Abstract
Barrouillet and Camos (Citation2001) concluded from their developmental study on working memory that when performing complex span tasks, individuals maintain memory items by switching rapidly their attention from processing to storage while performing the concurrent task. Thus, a processing component that would require a continuous attentional focusing should have a highly detrimental effect on span. The present study verifies two predictions issuing from this hypothesis by comparing the classical self‐paced reading and operation span tasks with new computer‐paced tasks in adults. First, any increase in the pace at which the processing component of a working memory span task has to be performed impedes switching and then leads to lower spans. Second, when presented at a fast pace, even simple activities such as reading letters or adding and subtracting 1 to small numbers have an effect on spans as detrimental as complex activities like reading and understanding sentences or solving complex equations.
Notes
Correspondence should be addressed to Raphaëlle Lépine, Université de Bourgogne, Laboratoire LEAD, C.N.R.S. UMR 5022, Pôle AAFE, Esplanade Erasme, BP 26513, 21065 Dijon Cedex, France. Email: Raphaelle.Lepine@leadserv .u‐bourgogne.fr
The authors would like to thank Valérie Camos for her comments and suggestions on previous drafts of this paper.

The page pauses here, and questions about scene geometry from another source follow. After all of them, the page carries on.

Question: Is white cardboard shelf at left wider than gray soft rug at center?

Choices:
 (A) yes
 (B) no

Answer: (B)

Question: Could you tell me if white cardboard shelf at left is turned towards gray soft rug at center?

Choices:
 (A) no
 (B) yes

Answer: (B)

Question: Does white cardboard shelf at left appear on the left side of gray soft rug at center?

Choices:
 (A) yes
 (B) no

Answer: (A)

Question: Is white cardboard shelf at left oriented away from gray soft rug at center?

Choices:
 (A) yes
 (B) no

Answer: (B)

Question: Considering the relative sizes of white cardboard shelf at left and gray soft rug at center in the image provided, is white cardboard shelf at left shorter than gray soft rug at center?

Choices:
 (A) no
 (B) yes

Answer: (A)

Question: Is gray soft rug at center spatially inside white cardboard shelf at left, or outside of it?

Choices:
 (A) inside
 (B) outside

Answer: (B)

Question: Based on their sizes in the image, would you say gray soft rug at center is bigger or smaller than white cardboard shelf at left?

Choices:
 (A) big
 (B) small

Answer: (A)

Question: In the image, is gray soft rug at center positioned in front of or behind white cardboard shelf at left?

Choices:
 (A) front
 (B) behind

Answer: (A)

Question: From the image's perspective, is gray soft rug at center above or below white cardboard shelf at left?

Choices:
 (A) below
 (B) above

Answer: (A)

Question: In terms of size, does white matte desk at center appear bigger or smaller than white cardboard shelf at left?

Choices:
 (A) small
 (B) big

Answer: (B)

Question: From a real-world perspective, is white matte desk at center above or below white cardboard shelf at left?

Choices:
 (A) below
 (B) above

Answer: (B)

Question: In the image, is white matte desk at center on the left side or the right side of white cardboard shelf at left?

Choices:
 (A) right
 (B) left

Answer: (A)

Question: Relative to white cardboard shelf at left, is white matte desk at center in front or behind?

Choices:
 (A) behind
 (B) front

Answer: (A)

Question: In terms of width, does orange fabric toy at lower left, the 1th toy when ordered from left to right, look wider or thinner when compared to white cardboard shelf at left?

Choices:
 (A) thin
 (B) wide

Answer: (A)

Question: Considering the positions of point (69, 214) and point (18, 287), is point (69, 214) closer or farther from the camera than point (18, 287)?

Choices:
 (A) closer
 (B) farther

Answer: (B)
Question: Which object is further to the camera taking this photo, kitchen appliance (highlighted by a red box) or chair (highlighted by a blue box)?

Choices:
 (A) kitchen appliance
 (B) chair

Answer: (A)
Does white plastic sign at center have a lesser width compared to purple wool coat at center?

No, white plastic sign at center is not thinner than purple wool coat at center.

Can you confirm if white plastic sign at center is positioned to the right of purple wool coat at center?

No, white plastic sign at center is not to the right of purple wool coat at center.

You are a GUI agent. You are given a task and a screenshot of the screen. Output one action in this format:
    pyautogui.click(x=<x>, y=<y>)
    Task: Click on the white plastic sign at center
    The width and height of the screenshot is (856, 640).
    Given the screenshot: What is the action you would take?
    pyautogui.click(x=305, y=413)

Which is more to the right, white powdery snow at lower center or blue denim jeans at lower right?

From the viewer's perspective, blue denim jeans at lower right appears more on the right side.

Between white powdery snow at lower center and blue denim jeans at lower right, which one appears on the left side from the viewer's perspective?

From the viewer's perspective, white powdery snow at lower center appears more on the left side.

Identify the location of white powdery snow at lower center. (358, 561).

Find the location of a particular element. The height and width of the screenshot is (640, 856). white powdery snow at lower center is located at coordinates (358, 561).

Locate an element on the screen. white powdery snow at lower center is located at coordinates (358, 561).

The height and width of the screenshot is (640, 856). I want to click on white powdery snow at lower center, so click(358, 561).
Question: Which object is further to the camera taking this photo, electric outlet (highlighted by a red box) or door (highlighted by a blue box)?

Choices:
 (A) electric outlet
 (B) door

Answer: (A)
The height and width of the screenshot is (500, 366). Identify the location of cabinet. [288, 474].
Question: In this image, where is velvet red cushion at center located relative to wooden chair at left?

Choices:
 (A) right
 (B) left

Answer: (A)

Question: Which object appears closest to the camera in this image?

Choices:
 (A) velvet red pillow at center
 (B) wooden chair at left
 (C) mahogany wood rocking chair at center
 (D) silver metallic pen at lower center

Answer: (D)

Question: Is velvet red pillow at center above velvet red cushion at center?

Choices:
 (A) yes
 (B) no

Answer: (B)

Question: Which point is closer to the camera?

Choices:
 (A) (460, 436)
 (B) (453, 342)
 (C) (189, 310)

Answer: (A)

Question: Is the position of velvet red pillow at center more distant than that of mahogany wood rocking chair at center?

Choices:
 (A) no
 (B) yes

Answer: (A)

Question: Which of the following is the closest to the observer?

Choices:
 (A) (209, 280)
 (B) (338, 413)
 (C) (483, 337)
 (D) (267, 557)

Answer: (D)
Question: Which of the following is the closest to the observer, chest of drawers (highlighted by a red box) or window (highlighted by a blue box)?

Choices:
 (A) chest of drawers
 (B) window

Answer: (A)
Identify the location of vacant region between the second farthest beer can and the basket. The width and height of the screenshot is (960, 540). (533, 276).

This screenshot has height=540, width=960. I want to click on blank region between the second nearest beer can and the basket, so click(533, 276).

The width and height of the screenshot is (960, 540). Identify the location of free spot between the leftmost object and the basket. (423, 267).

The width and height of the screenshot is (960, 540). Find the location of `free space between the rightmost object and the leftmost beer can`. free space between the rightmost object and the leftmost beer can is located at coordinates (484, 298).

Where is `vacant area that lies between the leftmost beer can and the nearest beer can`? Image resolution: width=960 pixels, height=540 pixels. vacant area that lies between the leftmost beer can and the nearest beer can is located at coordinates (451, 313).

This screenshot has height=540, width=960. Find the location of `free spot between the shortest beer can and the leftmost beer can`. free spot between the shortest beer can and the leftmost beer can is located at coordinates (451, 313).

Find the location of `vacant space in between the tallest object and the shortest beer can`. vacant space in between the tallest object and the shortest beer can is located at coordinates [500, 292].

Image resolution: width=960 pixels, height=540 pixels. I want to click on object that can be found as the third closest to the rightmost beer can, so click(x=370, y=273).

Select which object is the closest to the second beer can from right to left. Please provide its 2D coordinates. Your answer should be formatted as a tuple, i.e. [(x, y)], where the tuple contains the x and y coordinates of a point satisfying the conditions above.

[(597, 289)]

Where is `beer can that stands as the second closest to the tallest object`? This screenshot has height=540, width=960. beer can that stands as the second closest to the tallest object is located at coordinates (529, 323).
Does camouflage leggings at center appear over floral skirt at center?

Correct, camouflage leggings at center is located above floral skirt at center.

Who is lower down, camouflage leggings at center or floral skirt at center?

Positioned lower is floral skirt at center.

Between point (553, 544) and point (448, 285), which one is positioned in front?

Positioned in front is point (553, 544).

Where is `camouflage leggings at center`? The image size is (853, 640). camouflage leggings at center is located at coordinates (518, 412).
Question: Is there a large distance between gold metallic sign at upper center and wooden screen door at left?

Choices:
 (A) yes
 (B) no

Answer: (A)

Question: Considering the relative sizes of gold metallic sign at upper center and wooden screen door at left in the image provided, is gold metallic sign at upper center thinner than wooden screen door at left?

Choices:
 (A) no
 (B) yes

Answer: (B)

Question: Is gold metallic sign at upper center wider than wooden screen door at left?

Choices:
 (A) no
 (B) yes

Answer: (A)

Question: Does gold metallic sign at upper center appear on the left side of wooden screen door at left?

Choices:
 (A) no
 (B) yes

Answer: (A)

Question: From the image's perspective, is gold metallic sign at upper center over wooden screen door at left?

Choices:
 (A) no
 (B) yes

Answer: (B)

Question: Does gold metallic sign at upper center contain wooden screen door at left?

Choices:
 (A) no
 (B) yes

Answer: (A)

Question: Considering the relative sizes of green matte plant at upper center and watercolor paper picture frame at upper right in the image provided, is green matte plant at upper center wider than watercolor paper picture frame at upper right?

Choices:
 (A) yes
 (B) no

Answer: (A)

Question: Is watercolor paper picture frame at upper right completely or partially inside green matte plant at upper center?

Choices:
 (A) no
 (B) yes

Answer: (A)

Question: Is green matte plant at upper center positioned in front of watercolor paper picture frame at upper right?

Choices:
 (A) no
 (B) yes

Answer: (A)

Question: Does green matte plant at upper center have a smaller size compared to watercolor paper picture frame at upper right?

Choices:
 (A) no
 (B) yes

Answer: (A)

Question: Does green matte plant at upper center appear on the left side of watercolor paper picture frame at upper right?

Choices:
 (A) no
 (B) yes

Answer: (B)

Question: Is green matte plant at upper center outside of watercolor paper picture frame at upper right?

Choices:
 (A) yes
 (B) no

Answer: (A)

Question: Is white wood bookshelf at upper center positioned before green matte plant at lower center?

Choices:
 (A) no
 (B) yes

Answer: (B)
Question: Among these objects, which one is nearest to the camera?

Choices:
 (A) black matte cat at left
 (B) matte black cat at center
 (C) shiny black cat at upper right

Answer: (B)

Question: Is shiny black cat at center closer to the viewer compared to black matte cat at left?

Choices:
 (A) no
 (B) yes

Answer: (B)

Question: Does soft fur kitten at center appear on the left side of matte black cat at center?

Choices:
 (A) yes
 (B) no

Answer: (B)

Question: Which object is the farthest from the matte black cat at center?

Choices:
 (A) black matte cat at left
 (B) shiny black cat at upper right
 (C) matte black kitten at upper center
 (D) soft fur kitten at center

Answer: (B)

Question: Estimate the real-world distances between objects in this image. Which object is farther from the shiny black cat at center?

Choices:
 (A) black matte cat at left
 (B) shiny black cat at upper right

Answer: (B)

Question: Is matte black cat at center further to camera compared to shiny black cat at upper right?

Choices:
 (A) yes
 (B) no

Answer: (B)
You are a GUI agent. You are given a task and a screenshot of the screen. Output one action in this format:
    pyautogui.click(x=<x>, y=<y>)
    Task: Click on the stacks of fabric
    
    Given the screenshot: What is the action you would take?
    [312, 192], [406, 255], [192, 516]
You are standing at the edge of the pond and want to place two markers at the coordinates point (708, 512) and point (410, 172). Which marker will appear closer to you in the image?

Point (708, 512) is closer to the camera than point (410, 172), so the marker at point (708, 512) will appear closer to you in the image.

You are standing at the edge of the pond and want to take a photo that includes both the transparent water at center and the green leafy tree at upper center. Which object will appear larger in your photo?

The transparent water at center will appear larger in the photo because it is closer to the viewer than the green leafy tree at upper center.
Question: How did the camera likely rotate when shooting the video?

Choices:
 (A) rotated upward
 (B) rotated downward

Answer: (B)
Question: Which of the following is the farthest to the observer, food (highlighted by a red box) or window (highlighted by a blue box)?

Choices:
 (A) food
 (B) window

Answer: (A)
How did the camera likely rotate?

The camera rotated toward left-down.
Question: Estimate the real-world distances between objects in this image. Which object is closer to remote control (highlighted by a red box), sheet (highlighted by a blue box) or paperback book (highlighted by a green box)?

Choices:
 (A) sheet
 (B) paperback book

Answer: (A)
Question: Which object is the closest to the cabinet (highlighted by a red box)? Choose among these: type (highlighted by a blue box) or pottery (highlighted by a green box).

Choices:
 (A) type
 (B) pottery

Though, technically, the operation span and the reading span tasks we used in Experiments 1 and 2 respectively are not the seminal versions of Daneman and Carpenter's (Citation1980) and Turner and Engle's (Citation1989) tasks, we refer to these tasks as the “traditional working memory span tasks” because they share with these previous versions two main characteristics. Like these seminal versions, and most of the working memory span tasks used in the literature, they are self‐paced and involve a complex processing component.